**Supplied data**.
========================
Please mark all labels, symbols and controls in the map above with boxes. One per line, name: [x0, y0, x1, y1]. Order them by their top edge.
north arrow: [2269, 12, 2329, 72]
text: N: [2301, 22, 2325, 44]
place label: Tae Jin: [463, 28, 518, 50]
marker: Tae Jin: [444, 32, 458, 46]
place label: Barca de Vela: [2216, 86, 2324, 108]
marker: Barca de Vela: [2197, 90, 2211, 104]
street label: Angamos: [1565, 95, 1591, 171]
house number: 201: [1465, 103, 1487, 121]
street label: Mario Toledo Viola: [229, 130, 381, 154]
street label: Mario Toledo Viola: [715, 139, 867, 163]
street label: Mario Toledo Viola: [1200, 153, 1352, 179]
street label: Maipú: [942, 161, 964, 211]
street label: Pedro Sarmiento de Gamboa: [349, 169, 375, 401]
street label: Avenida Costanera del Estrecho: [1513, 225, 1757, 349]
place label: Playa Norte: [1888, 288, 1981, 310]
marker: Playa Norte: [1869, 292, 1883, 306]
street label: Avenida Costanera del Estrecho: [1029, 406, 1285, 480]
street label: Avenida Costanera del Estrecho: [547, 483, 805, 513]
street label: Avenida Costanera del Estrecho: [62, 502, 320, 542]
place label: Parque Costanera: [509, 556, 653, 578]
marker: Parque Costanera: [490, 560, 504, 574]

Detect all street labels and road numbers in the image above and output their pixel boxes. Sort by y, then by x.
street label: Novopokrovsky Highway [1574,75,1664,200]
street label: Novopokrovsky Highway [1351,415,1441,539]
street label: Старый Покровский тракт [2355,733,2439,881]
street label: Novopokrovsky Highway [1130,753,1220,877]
========================
**Exercise instructions**. Please make the answer a complete, exact reproduction of the records.

**Answer below**.
Please mark all labels, symbols and controls in the map above with boxes. One per line, name: [x0, y0, x1, y1]. Order them by their top edge.
north arrow: [2269, 12, 2329, 72]
text: N: [2301, 22, 2325, 44]
place label: Tae Jin: [463, 28, 518, 50]
marker: Tae Jin: [444, 32, 458, 46]
place label: Barca de Vela: [2216, 86, 2324, 108]
marker: Barca de Vela: [2197, 90, 2211, 104]
street label: Angamos: [1565, 95, 1591, 171]
house number: 201: [1465, 103, 1487, 121]
street label: Mario Toledo Viola: [229, 130, 381, 154]
street label: Mario Toledo Viola: [715, 139, 867, 163]
street label: Mario Toledo Viola: [1200, 153, 1352, 179]
street label: Maipú: [942, 161, 964, 211]
street label: Pedro Sarmiento de Gamboa: [349, 169, 375, 401]
street label: Avenida Costanera del Estrecho: [1513, 225, 1757, 349]
place label: Playa Norte: [1888, 288, 1981, 310]
marker: Playa Norte: [1869, 292, 1883, 306]
street label: Avenida Costanera del Estrecho: [1029, 406, 1285, 480]
street label: Avenida Costanera del Estrecho: [547, 483, 805, 513]
street label: Avenida Costanera del Estrecho: [62, 502, 320, 542]
place label: Parque Costanera: [509, 556, 653, 578]
marker: Parque Costanera: [490, 560, 504, 574]

Detect all street labels and road numbers in the image above and output their pixel boxes. Sort by y, then by x.
street label: Novopokrovsky Highway [1574,75,1664,200]
street label: Novopokrovsky Highway [1351,415,1441,539]
street label: Старый Покровский тракт [2355,733,2439,881]
street label: Novopokrovsky Highway [1130,753,1220,877]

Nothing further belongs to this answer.